Still here? Great! I’m in love with…
- Mle-Mle for being extraordinarily gracious about the fact that I accidentally locked her out of my apartment and made her roam the streets of San Francisco without sleep for an entire night.
- Susan Mernit for inviting me to speak on such an inspiring and affirming panel, and for moderating it with such skill and compassion.
- Fivestar for showing up, for pointing me in the direction of the queers, for helping me flirt with the mommybloggers, and for sporting the hottest blog redesign I’ve seen in awhile.
- JenB for being so beautifully warm, welcoming, and open when she sat next to me on the panel that I felt like I was chilling out with family instead of speaking in front of 100 people.
Shuna for letting me turn into a cuddly fuzzy pet cat on more than one occasion, and for raising her hand to say (something like) When we own something about ourselves and put out it into the world, the people who want to criticize us can no longer use it against us. - Elkit for hugging me for a full five minutes to help me get my bearings after a painful-to-face serious of panels when my mind and heart and body were already completely exhausted.
- Amy for making so much space for me.
- Koan for showing up and telling a hard story to tell, and an important story for people to hear.
- Nicole Simon for laughing with me as we ate messy Chinese food over a display of $900 shoes at Macy’s.
- Lisa Williams for wearing dead sexy cowboy boots and for calling me the “Queer Oprah.”
- Angryrock for crashing the conference (crash! smash! bash!) and for griping up a storm of entertainment.
- Debbie and Laurie for being consistent voices of strength, reason, guidance, and encouragement. Always.
Liz Henry for licking chocolate off my face and letting me bounce my breasts gratuitously on her head.- The Queen of Spain for attempting to introduce me to one of the heads of the Obama campaign while I bounced my breasts gratuitously on Liz Henry’s head, and for gracefully changing the subject by asking me to go hug her husband innappriately on her behalf.
- Deb Roby for becoming stronger and more gorgeous every day.
- Maria Niles for slipping me a new vibrator (shhh!).
- Stephanie for telling her story with an honest smile.
- Jess for telling her story with honest eye contact.
- Schmutzie for being a totally charming real person and getting into a mutual-fangirl-oglefest session with me.
- Denise for hugging me just slightly more often than she teased me.
- Carfi for getting the word out about the fact that we’ve built the best damned conference widget EVAR, for making me continually proud of my work, and for always wearing a conspicuous hat.
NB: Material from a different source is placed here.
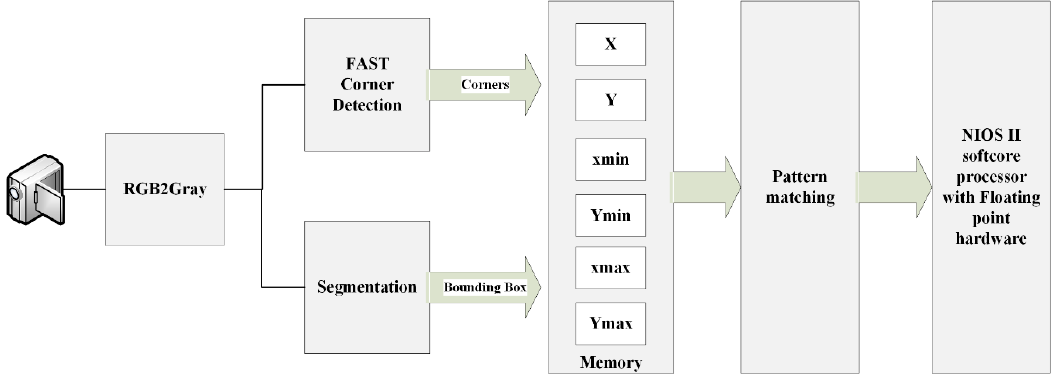
Figure 1. Top level architecture.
- Jenijen for kissing me on the cheek whenever she walked by me.
- Kirrily for pre-stalking me, finding me, and getting me super excited about the direction women’s spaces are moving with O’Reilly conferences.
- Beth Kanter for sidling up to share tech tips, happy life news, and stories about how her kids are becoming dangerously similar to me.
- Sean for being the most attractively dressed human being at the conference (sorry, ladies).
- Genie for standing up tall in all the ways I like to think I would, too, if I were paying as much attention to the world as she does.
- Lisa, Jory, and Elisa — BlogHer’s founders and fearless leaders — for winning my heart, devotion, and adoration forever and ever and ever.
There’s more. I’m just too wrapped up in love pillows to keep typing. You’ll have to take my word for it — the rest of them are amazing, too.
And on that note, thank you everyone for fantastic weekend! See you again in the fall for the BlogHer Reach-Out Tour (which — yay! — I’ll be tagging along for)!